Does the potential energy change if we take a different point on a rod? [high school physics]

[Kevin248]

Hi all, I'm doing rotational motion in school right now, and I had a question on potential energy.

If we have a vertical rod tipping over in place (so no translational motion, only rotational motion), and the point of motion we're looking for the velocity of is the tip of the rod (at the very top), then the potential energy before it tips would be (mg)(L/2), with L being the height of the rod.

If we were looking for the velocity of the point on the center of the rod instead of the tip, then would the potential energy then become (mg)(L/4)? And the energy equation is (mg)(L/4) = (1/2)(1/3)(m)(L/2)2 (W)2 ?

Sorry if I'm not wording this right.

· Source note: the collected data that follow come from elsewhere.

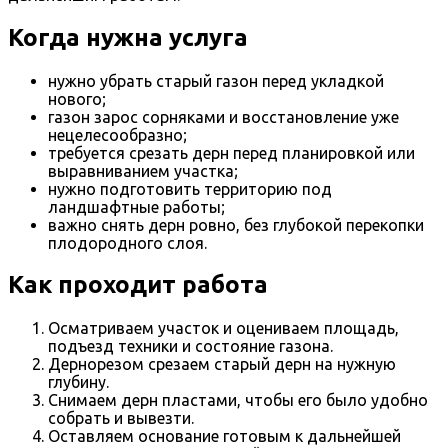
Когда нужна услуга
нужно убрать старый газон перед укладкой
нового;
газон зарос сорняками и восстановление уже
нецелесообразно;
требуется срезать дерн перед планировкой или
выравниванием участка;
нужно подготовить территорию под
ландшафтные работы;
важно снять дерн ровно, без глубокой перекопки
плодородного слоя.
Как проходит работа
Осматриваем участок и оцениваем площадь,
подъезд техники и состояние газона.
Дернорезом срезаем старый дерн на нужную
глубину.
Снимаем дерн пластами, чтобы его было удобно
собрать и вывезти.
Оставляем основание готовым к дальнейшей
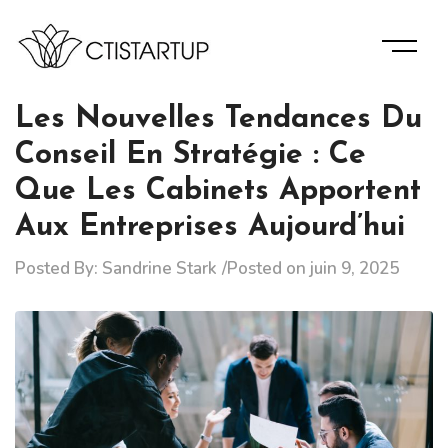
Skip
to
content
Des Informations D’experts Pour La Bonne Gérance De
Ctistartup
Votre Entreprise.
Les Nouvelles Tendances Du
Conseil En Stratégie : Ce
Que Les Cabinets Apportent
Aux Entreprises Aujourd’hui
Posted By:
Sandrine Stark
Posted on
juin 9, 2025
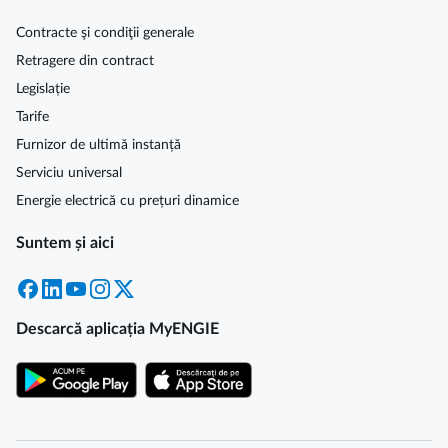
Contracte şi condiţii generale
Retragere din contract
Legislație
Tarife
Furnizor de ultimă instanță
Serviciu universal
Energie electrică cu prețuri dinamice
Suntem și aici
Facebook
LinkedIn
YouTube
Instagram
X
Descarcă aplicația MyENGIE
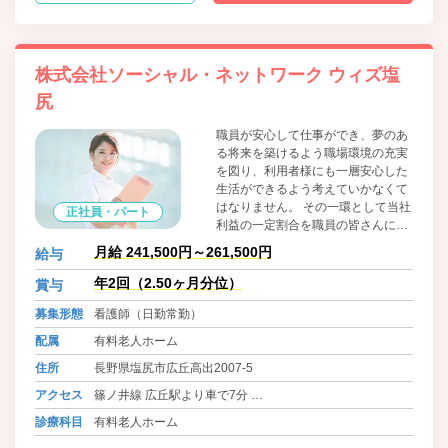
株式会社ソーシャル・ネットワーク ウィズ塩
尻
職員が安心して仕事ができ、夢のあ
る将来を築けるよう職場環境の充実
を図り、利用者様にも一層安心した
生活ができるよう考えていかなくて
はなりません。 その一環として当社
正社員・パート
利益の一定割合を職員の皆さんに還
元するため基本給の見直しと手当の
月給 241,500円～261,500円
給与
見直しを実施いたしました。今後も
利用者様の安全と職員が安心して仕
年2回（2.50ヶ月分位）
賞与
事ができるよう快適な職場を目指し
募集形態
看護師（日勤常勤）
て福利、研修及び適切な人事評価な
どの職場環境の改善に取り組んでま
配属
有料老人ホーム
いります。
住所
長野県塩尻市広丘高出2007-5
アクセス
篠ノ井線 広丘駅より車で7分
JR中央本線(東京～塩尻)、JR中央本線(名古屋～塩尻) 塩尻
診療科目
有料老人ホーム
駅より車で12分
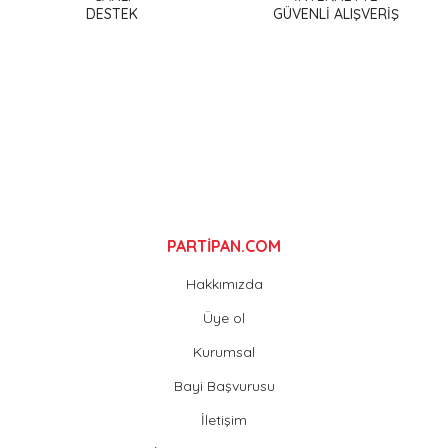
DESTEK
GÜVENLİ ALIŞVERİŞ
Ürün bilgilerinde hatalar bulunuyor.
Ürün fiyatı diğer sitelerden daha pahalı.
Bu ürüne benzer farklı alternatifler olmalı.
Gönder
PARTİPAN.COM
Hakkımızda
Üye ol
Kurumsal
Bayi Başvurusu
İletişim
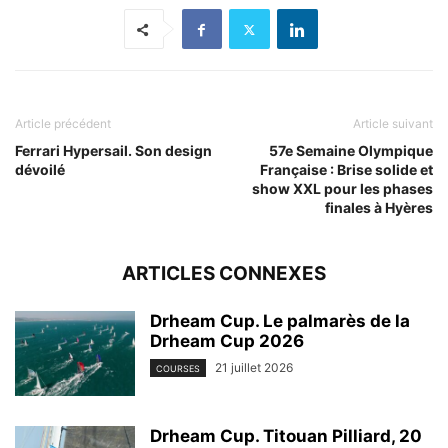
Article précédent
Article suivant
Ferrari Hypersail. Son design
57e Semaine Olympique
dévoilé
Française : Brise solide et
show XXL pour les phases
finales à Hyères
ARTICLES CONNEXES
Drheam Cup. Le palmarès de la
Drheam Cup 2026
21 juillet 2026
COURSES
Drheam Cup. Titouan Pilliard, 20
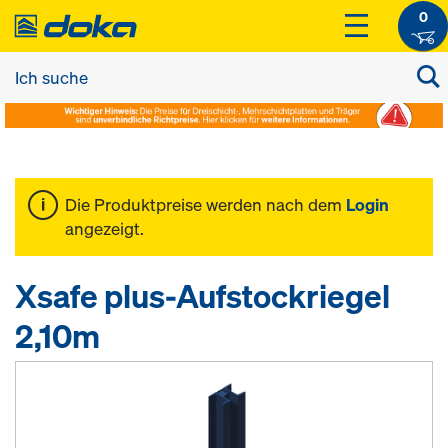
0
Die Produktpreise werden nach dem
Login
angezeigt.
Xsafe plus-Aufstockriegel
2,10m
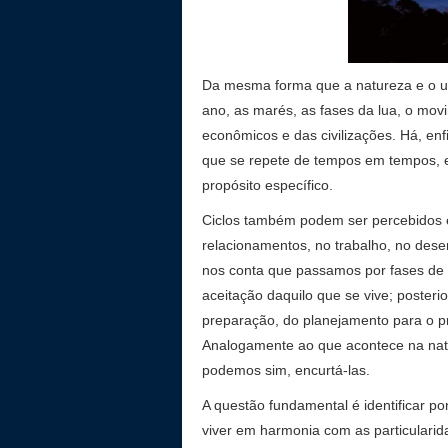
Da mesma forma que a natureza e o un
ano, as marés, as fases da lua, o mov
econômicos e das civilizações. Há, e
que se repete de tempos em tempos, e
propósito específico.
Ciclos também podem ser percebidos e
relacionamentos, no trabalho, no dese
nos conta que passamos por fases de in
aceitação daquilo que se vive; poster
preparação, do planejamento para o pr
Analogamente ao que acontece na nat
podemos sim, encurtá-las.
A questão fundamental é identificar p
viver em harmonia com as particularid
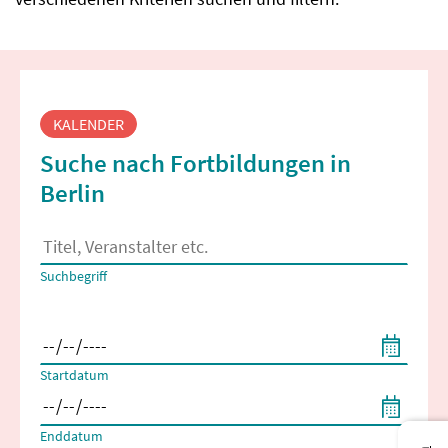
Fortbildungssuche
KALENDER
Suche nach Fortbildungen in
Berlin
Es erscheinen Suchvorschläge, wenn mindestens 2 Zeichen 
Suchbegriff
Filtern nach Start- und Enddatum
Startdatum
Enddatum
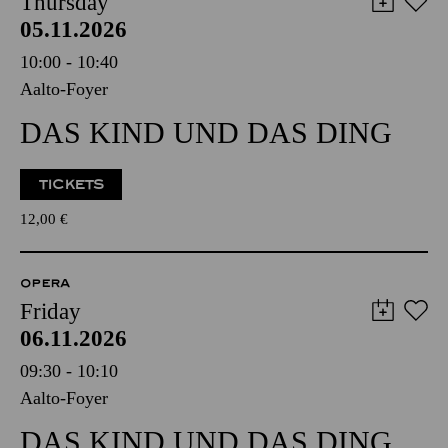
Thursday
05.11.2026
10:00 - 10:40
Aalto-Foyer
DAS KIND UND DAS DING
TICKETS
12,00
€
OPERA
Friday
06.11.2026
09:30 - 10:10
Aalto-Foyer
DAS KIND UND DAS DING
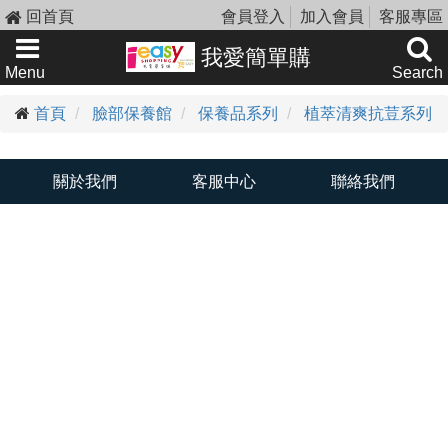
回首頁
會員登入
加入會員
客服專區
我愛簡單購
Menu
Search
首頁
臉部保養館
保養品系列
植萃清爽抗荳系列
關於我們
客服中心
聯絡我們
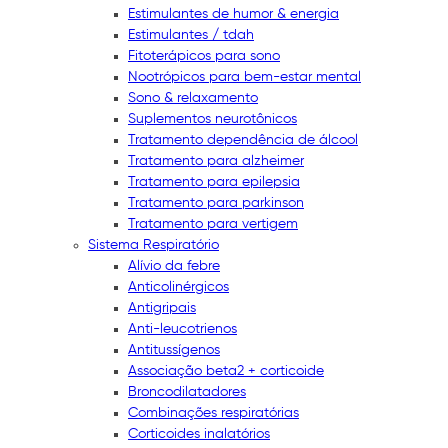
Estimulantes de humor & energia
Estimulantes / tdah
Fitoterápicos para sono
Nootrópicos para bem-estar mental
Sono & relaxamento
Suplementos neurotônicos
Tratamento dependência de álcool
Tratamento para alzheimer
Tratamento para epilepsia
Tratamento para parkinson
Tratamento para vertigem
Sistema Respiratório
Alívio da febre
Anticolinérgicos
Antigripais
Anti-leucotrienos
Antitussígenos
Associação beta2 + corticoide
Broncodilatadores
Combinações respiratórias
Corticoides inalatórios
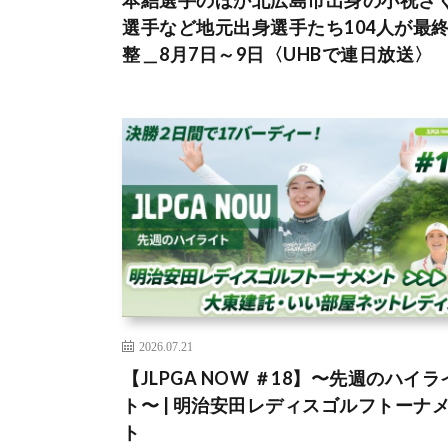
本結選手のほか北広島市出身の小祝さ
選手など地元出身選手たち104人が最
整＿8月7日～9日〈UHBで連日放送〉
2026.07.21
【JLPGA NOW ＃18】〜先週のハイラ
ト〜 | 明治安田レディスゴルフトーナ
ト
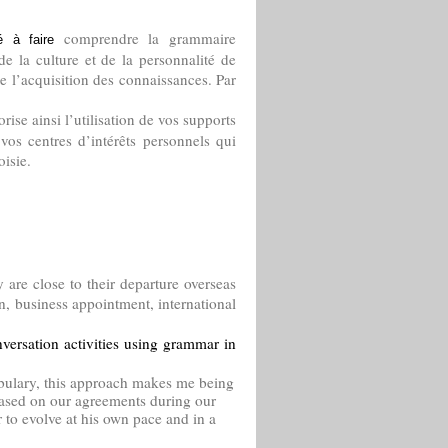
comprendre la grammaire
 à faire
de la culture et de la personnalité de
 l’acquisition des connaissances. Par
rise ainsi l’utilisation de vos supports
vos centres d’intérêts personnels qui
oisie.
y are close to their departure overseas
on, business appointment, international
versation activities using grammar in
abulary, this approach makes me being
based on our agreements during our
r to evolve at his own pace and in a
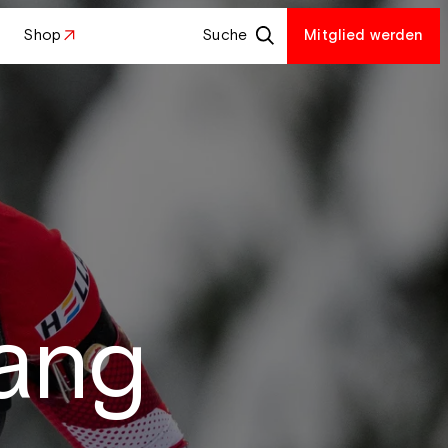
Shop
Suche
Mitglied werden
Rang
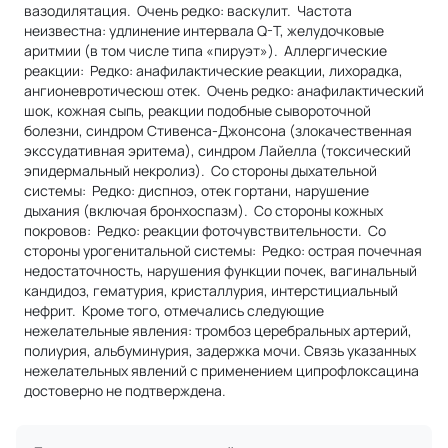
вазодилятация. Очень редко: васкулит. Частота
неизвестна: удлинение интервала Q-T, желудочковые
аритмии (в том числе типа «пируэт»). Аллергические
реакции: Редко: анафилактические реакции, лихорадка,
ангионевротичесюш отек. Очень редко: анафилактический
шок, кожная сыпь, реакции подобные сывороточной
болезни, синдром Стивенса-Джонсона (злокачественная
экссудативная эритема), синдром Лайелла (токсический
эпидермальный некролиз). Со стороны дыхательной
системы: Редко: диспноэ, отек гортани, нарушение
дыхания (включая бронхоспазм). Со стороны кожных
покровов: Редко: реакции фоточувствительности. Со
стороны урогенитальной системы: Редко: острая почечная
недостаточность, нарушения функции почек, вагинальный
кандидоз, гематурия, кристаллурия, интерстициальный
нефрит. Кроме того, отмечались следующие
нежелательные явления: тромбоз церебральных артерий,
полиурия, альбуминурия, задержка мочи. Связь указанных
нежелательных явлений с применением ципрофлоксацина
достоверно не подтверждена.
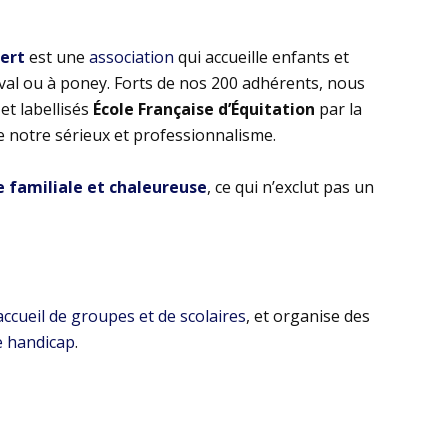
bert
est une
association
qui accueille enfants et
eval ou à poney. Forts de nos 200 adhérents, nous
t labellisés
École Française d’Équitation
par la
e notre sérieux et professionnalisme.
familiale et chaleureuse
, ce qui n’exclut pas un
’accueil de groupes et de scolaires
, et organise des
e handicap
.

I can try providing a drawing if someone needs

[panb]

Hi all, I'm doing rotational motion in school right now, and I had a question on potential energy.

If we have a vertical rod tipping over in place (so no translational motion, only rotational motion), and the point of motion we're looking for the velocity of is the tip of the rod (at the very top), then the potential energy before it tips would be (mg)(L/2), with L being the height of the rod.

If we were looking for the velocity of the point on the center of the rod instead of the tip, then would C then become (mg)(L/4)? And the energy equation is (mg)(L/4) = (1/2)(1/3)(m)(L/2)2 (W)2 ?

Sorry if I'm not wording this right. I can try providing a drawing if someone needs

The potential energy will be the same \( \frac{1}{2}mgl \) an it will be equal to energy of rotation (around the bottom of the rod) \( \frac{1}{2} \frac{ml^2}{3} \omega^2\) where \(\omega\) is the angular velocity.
The velovity (linear) of the midpoint \(v=\omega \frac{l}{2} \). Putting all these together we get
\(\displaystyle 0,5mgl= \frac{1}{2} \cdot\frac{ml^2}{3}\cdot \omega^2= \frac{ml^2}{6}\cdot \frac{4v^2}{l^2} \So v^2= \frac{3}{4}gl \So v= \frac{ \sqrt{3gl} }{2} \)